For You needs to be edgier. It needs to not focus on the fact that I have one Elton John album, but, perhaps, look at the 30 recordings of music by Morton Feldman in my library, and the music by artists like The Durutti Column, John Foxx, and all the obscure electronica and ambient music I listen to. I’m probably not the target demographic for this type of thing, but the albums it offers—selected after seeing my library—seem to only focus on popular stuff. If streaming music is about discovery, let me discover, don’t give me these tired old suggestions.

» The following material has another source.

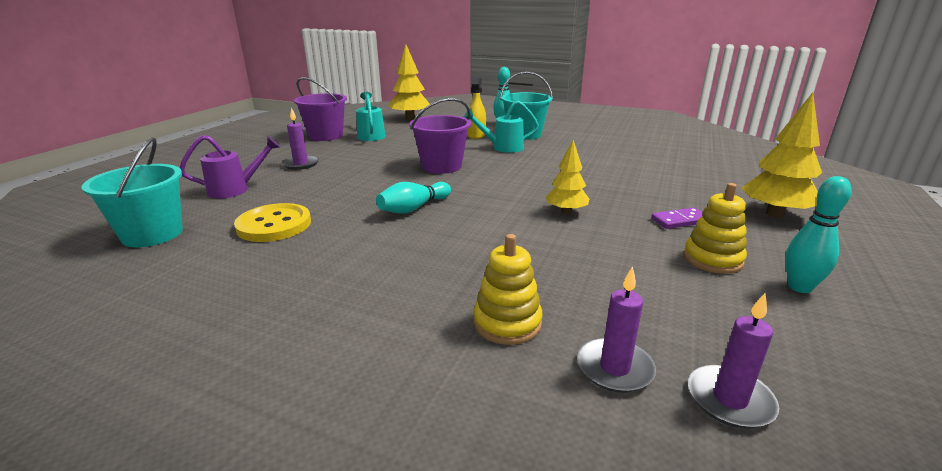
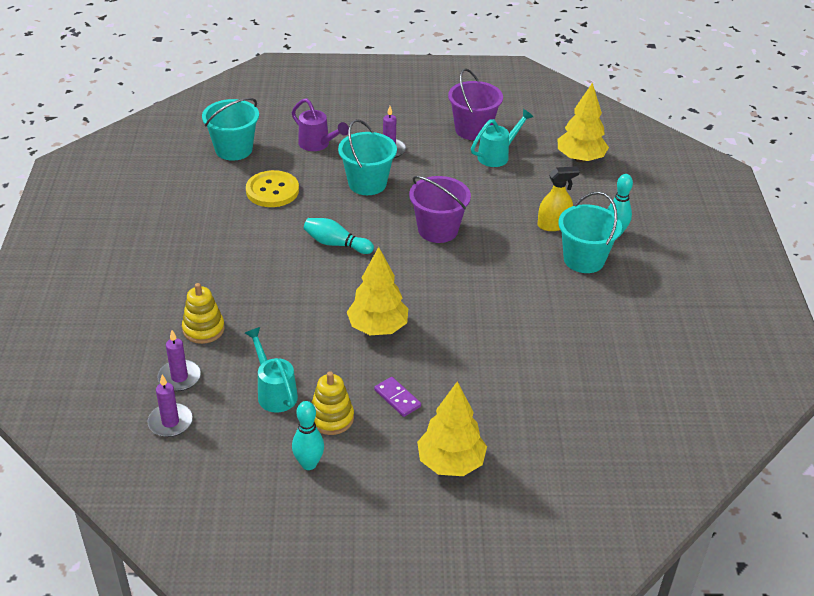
camera: 65 degrees right, 15 degrees up
(336, 180) = (367, 183): none -> turquoise bucket
(502, 148) = (522, 254): turquoise watering can -> turquoise watering can (274, 392)
(566, 211) = (377, 328): yellow tree -> yellow tree, size x1.59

How about offering me a list of new music that I might actually like, such as new releases from artists in my library, or artists that I’ve “followed.” Something like “New For You,” perhaps.

You can share a playlist with a friend from Apple Music, but they can’t add anything to that playlist. Spotify and other services allow collaborative playlist. Apple’s late to this part. Check out how SoundShare does it.

iTunes Match uses digital fingerprinting to match tracks; Apple Music only uses tags. Matching with Apple Music alone is a mess. Fix this. Seriously. Everyone is tired of having their live albums replaced by studio tracks, and their explicit songs dumbed down to “clean” versions.

Also, there are times when I add music to My Music, and iCloud Music Library changes the tags from what was displayed in Apple Music. This should never happen.

It’s a mess. Too many buttons, too many menu items, too many options. Most users get confused. Either make two modes, simple and advanced, or get rid of the cruft. For a company that used to make simple, easy to use products, the iOS Music app is confusing: in the Now Playing screen, there are 11 buttons, two of which offer additional options. And Up Next is still the most impenetrable feature ever added to iTunes and the Music app.

The word on the street is that Connect will soon be Pinged. We won’t miss it.